Heat transfer considerations in architecture
Kathleen Perks
In order to analyze energy loss from a building,
three modes of heat transfer must be considered.
These modes are radiation, conduction, and
air infiltration.
In studying the total heat transfer from a building,
extreme conditions are of most concern. Since
loss of energy is driven primarily by the magnitude
of a temperature gradient, the coldest possible environment is
chosen for analysis so as to achieve results for
the maximum heat flow. Hence, winter temperatures
for a given building location are used.
Because houses are not air tight, heat transfer caused
by air infiltration is considered. This air
flow rate is quantified by examining the amount
of air that leaves the building per hour(ft^3/hr). There are two
key components of heat loss due to air infiltration that are the
driving forces for which air enters or leaves a building.

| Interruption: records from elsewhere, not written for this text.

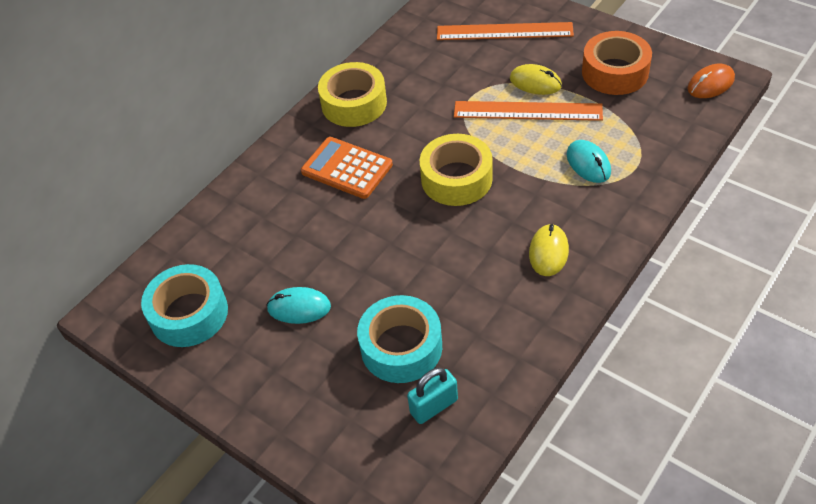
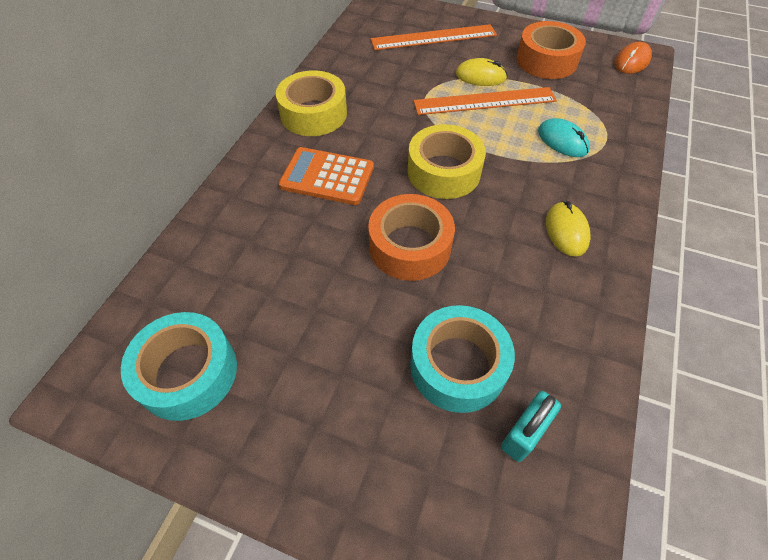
camera: 20 degrees left, 5 degrees up
(299, 307) = (322, 339): turquoise mouse -> none
(398, 243) = (410, 246): none -> orange tape

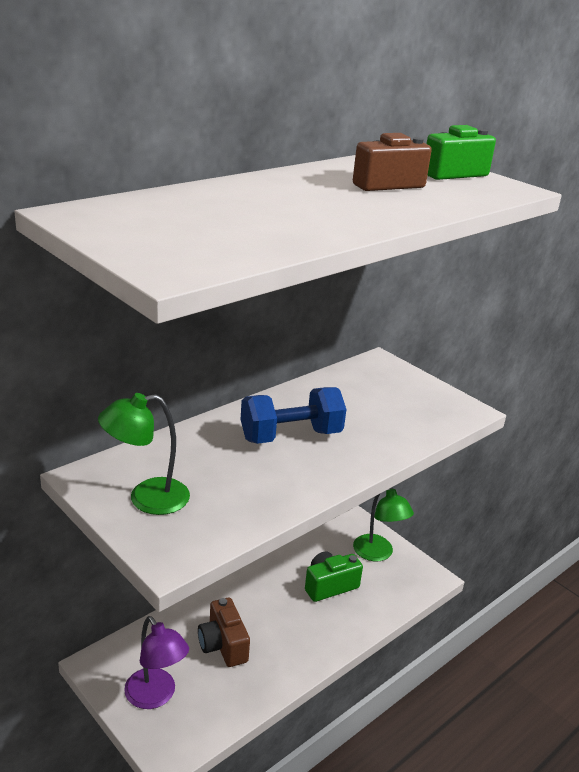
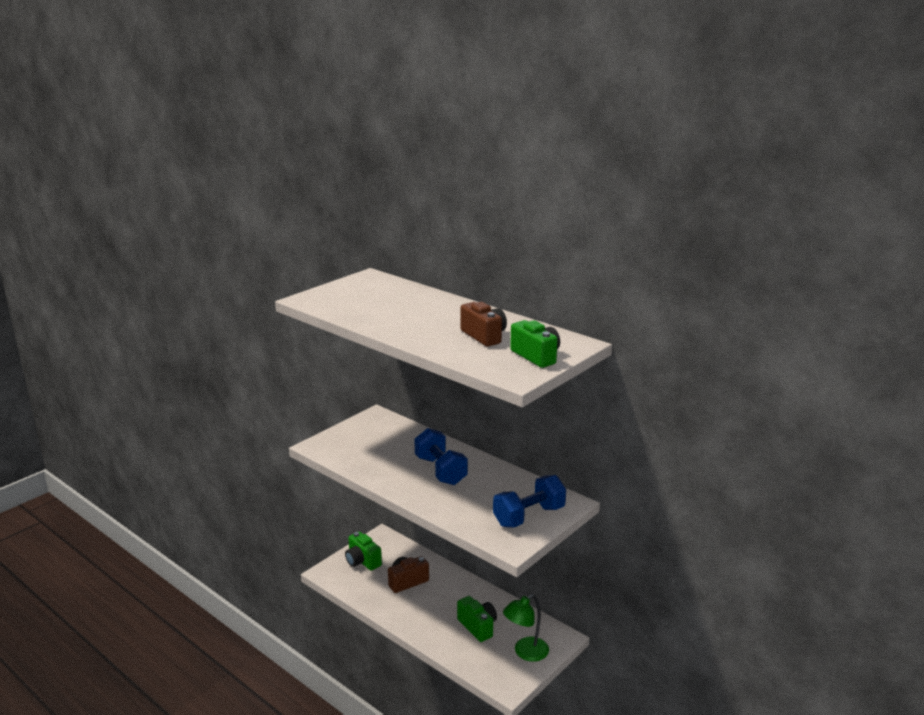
camera: 85 degrees right, 5 degrees down
(146, 498) = (362, 433): green lamp -> none
(155, 696) = (362, 561): purple lamp -> green camera
(407, 390) = (529, 516): none -> blue dumbbell

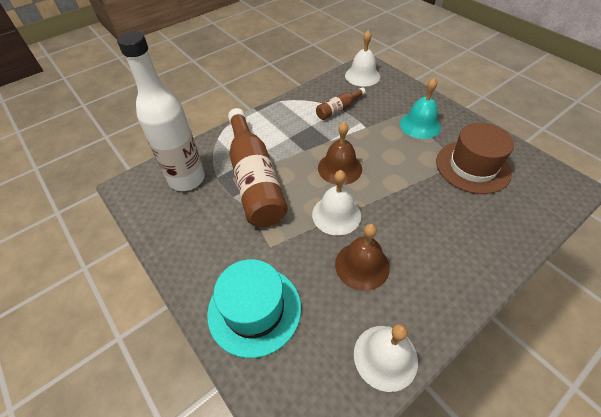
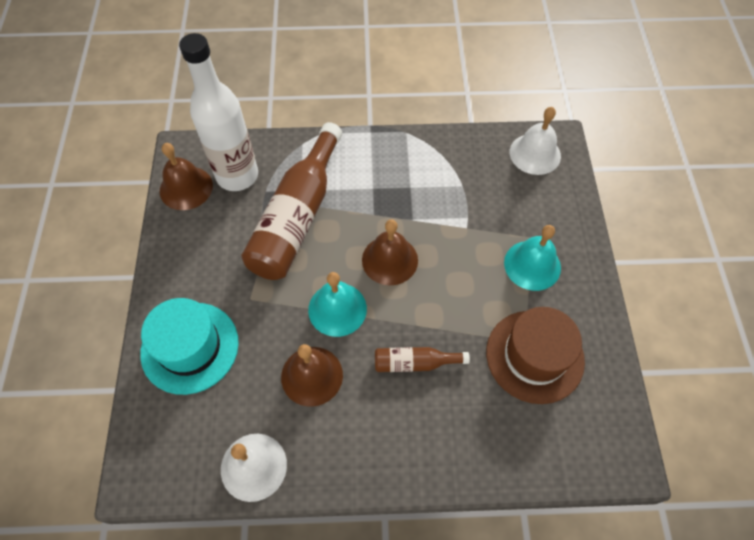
camera: 35 degrees right, 10 degrees up
(152, 208) = (186, 188): none -> brown bell
(336, 214) = (337, 309): white bell -> turquoise bell
(338, 109) = (460, 184): brown bottle -> brown bottle (414, 363)

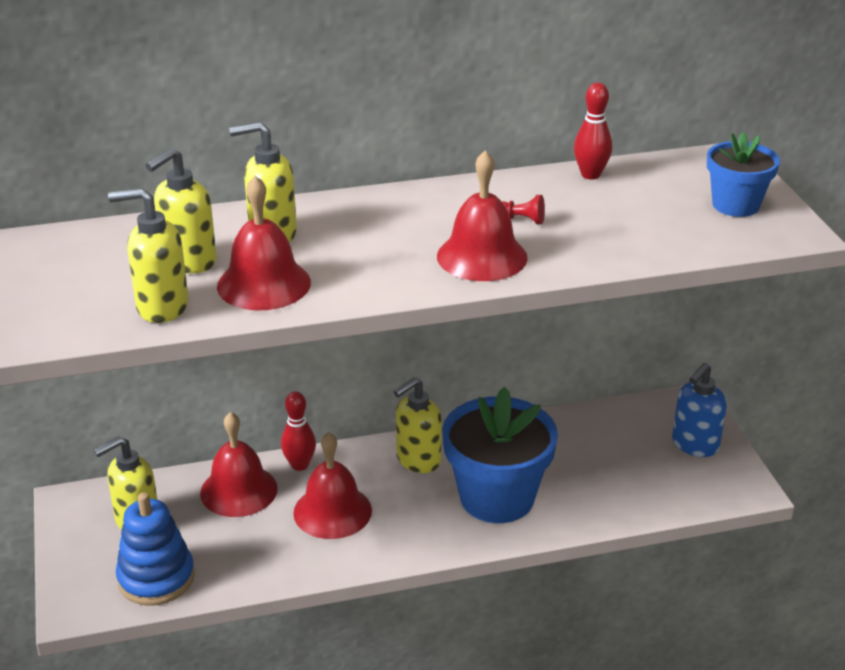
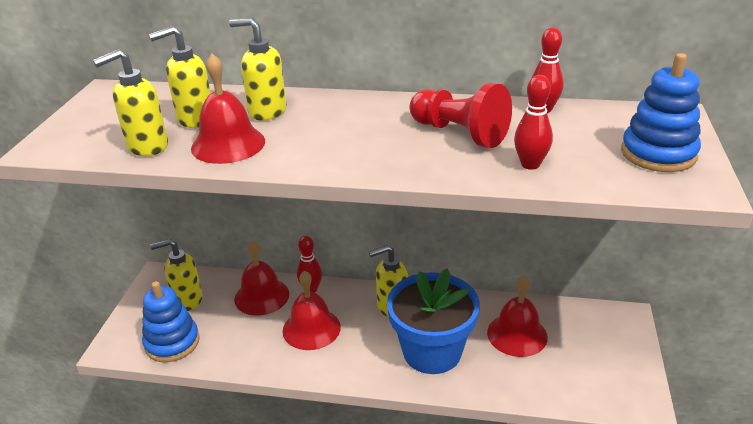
camera: 25 degrees right, 0 degrees up
(161, 307) = (147, 147): yellow soap dispenser -> yellow soap dispenser turned 60 degrees counterclockwise
(482, 256) = (404, 155): red bell -> red bell (517, 334)
(521, 220) = (459, 133): red pawn -> red pawn, size x2.44
(621, 241) = (530, 164): none -> red bowling pin
(694, 445) = (613, 353): blue soap dispenser -> none
(735, 205) = (658, 154): blue flower pot -> blue stacking toy

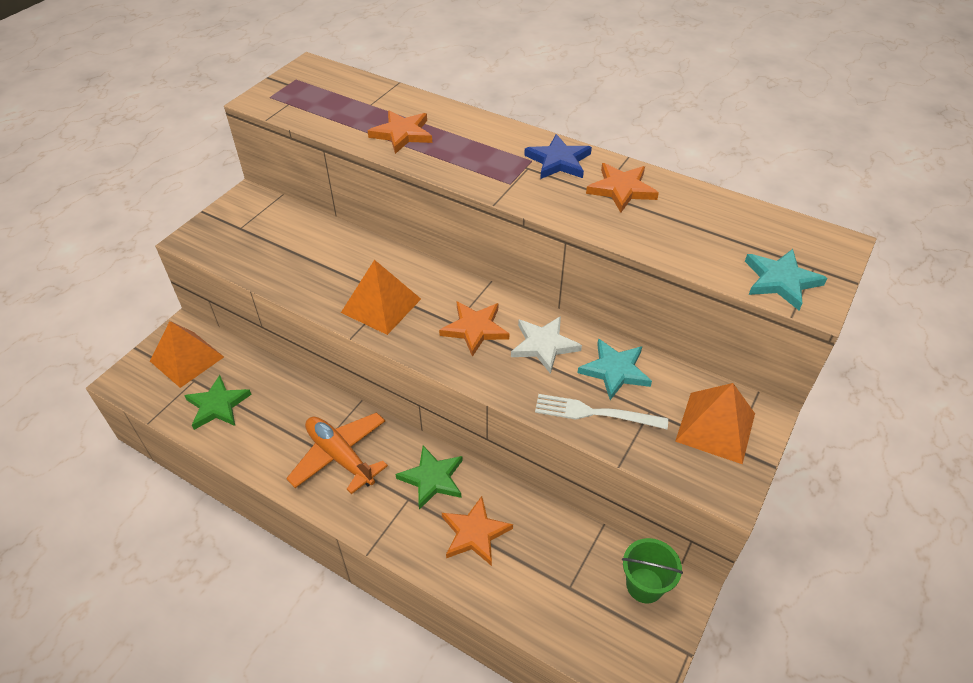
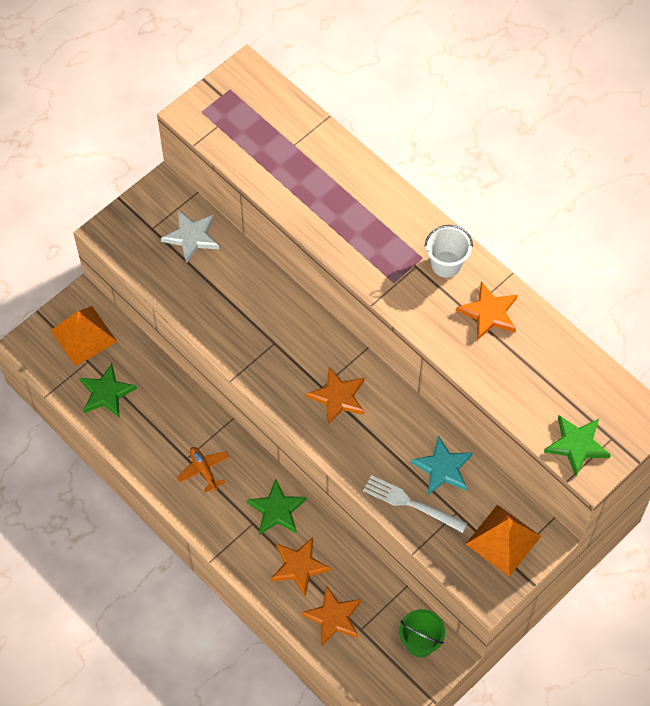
camera: 15 degrees right, 15 degrees up
(340, 456) = (204, 470): orange plane -> orange plane, size x0.58
(381, 305) = (263, 352): orange pyramid -> none
(402, 134) = (315, 194): orange star -> orange star (333, 617)
(544, 345) = (392, 428): white star -> white star (192, 237)
(558, 161) = (446, 264): blue star -> white bucket
(781, 281) = (577, 445): turquoise star -> green star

The first component is motivated by a temperature difference between
inside and outside environments. The value for the
air exchange rate increases linearly as temperature
outside increases.
The second component is driven by differences
between internal and external absolute humidity. Absolute
humidity is quantified as the number of grains of
humidity per pound of air and is highly dependent
on air temperature.
It is interesting to note that the infiltration rate
for a pressurized building is zero. Although
this may be a costly process, pressurization could
be a valid alternative for eliminating heat transfer due to air
exchange.
Heat loss due to conduction and radiation involves
a temperature difference, information about
the geometry of the building, and data regarding
the characteristics of the material that the building
is made of. In addition, both conduction and radiation require
separate calculations for energy losses for each
component of the building (walls, floor, roof,
etc.).
Heat that is emitted from the exterior surface of
the building to the sky is considered to be
radiative. Since radiation is a surface phenomenon
that originates from the emission of matter, both the surface
area and the emissivity of the material must be obtained
for each component of the building. Once radiative
heat losses of all components are calculated,
they are added togethe to get the total energy loss due to radiation.
Conduction is the transmission of heat through a
medium of specific characteristics. Again,
in analyzing a building that medium may be a wall, roof,
window or floor. Each of these components, in turn, will most
likely be a composite of many different materials.
All materials are assigned a resistance (R)
value which takes into account the thickness of the material
and the ease by which heat passes through it. R values were
derived by experimentation. Conductive heat loss
is inversely related to R. Hence, the greater the insulating properties
of the material, the larger the R value, and
the less heat transmitted through the material.
For each component of the building, all the materials from which
it is composed are taken into account by adding up their R values.
Again, surface area and temperature gradients
come into play as key aspects of this mode
of heat loss. For conduction, interior and exterior temperatures
produce the necessary temperature gradient.
When heat fluxes of air infiltration, conduction, and radiation are calculated, they are added up to yield the total energy loss of the building. From this information an appropriate heating system can be designed and installed, or a building can be revised so as to cut down the amount of heat loss.